*AIM OF THE TASK*
When you copy the material, keep each line exactly as it appears.

*EXTRACTED RECORDS*
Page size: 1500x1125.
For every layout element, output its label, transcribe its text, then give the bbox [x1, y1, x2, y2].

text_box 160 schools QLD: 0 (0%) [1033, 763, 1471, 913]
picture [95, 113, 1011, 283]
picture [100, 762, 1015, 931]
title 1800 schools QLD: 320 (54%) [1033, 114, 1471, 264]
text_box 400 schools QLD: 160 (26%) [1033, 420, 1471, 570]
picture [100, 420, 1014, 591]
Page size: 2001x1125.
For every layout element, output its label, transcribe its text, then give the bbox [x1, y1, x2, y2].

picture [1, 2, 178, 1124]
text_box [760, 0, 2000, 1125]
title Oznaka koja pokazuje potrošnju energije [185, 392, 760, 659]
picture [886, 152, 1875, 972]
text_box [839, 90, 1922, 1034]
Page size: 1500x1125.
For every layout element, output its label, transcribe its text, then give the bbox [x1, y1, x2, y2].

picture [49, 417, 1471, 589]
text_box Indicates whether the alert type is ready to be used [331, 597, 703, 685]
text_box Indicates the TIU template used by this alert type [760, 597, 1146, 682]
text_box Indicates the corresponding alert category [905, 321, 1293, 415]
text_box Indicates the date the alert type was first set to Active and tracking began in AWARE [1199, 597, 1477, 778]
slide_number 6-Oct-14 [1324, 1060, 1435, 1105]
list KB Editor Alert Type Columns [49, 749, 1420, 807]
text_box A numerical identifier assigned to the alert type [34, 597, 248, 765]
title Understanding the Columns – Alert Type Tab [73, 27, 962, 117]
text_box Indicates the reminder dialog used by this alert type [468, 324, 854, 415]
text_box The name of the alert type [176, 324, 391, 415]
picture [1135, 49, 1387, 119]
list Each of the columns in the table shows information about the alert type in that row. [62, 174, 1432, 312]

*ANSWER TO THE PROBLEM*
Page size: 1500x1125.
For every layout element, output its label, transcribe its text, then give the bbox [x1, y1, x2, y2].

text_box 160 schools QLD: 0 (0%) [1033, 763, 1471, 913]
picture [95, 113, 1011, 283]
picture [100, 762, 1015, 931]
title 1800 schools QLD: 320 (54%) [1033, 114, 1471, 264]
text_box 400 schools QLD: 160 (26%) [1033, 420, 1471, 570]
picture [100, 420, 1014, 591]
Page size: 2001x1125.
For every layout element, output its label, transcribe its text, then give the bbox [x1, y1, x2, y2].

picture [1, 2, 178, 1124]
text_box [760, 0, 2000, 1125]
title Oznaka koja pokazuje potrošnju energije [185, 392, 760, 659]
picture [886, 152, 1875, 972]
text_box [839, 90, 1922, 1034]
Page size: 1500x1125.
For every layout element, output its label, transcribe its text, then give the bbox [x1, y1, x2, y2].

picture [49, 417, 1471, 589]
text_box Indicates whether the alert type is ready to be used [331, 597, 703, 685]
text_box Indicates the TIU template used by this alert type [760, 597, 1146, 682]
text_box Indicates the corresponding alert category [905, 321, 1293, 415]
text_box Indicates the date the alert type was first set to Active and tracking began in AWARE [1199, 597, 1477, 778]
slide_number 6-Oct-14 [1324, 1060, 1435, 1105]
list KB Editor Alert Type Columns [49, 749, 1420, 807]
text_box A numerical identifier assigned to the alert type [34, 597, 248, 765]
title Understanding the Columns – Alert Type Tab [73, 27, 962, 117]
text_box Indicates the reminder dialog used by this alert type [468, 324, 854, 415]
text_box The name of the alert type [176, 324, 391, 415]
picture [1135, 49, 1387, 119]
list Each of the columns in the table shows information about the alert type in that row. [62, 174, 1432, 312]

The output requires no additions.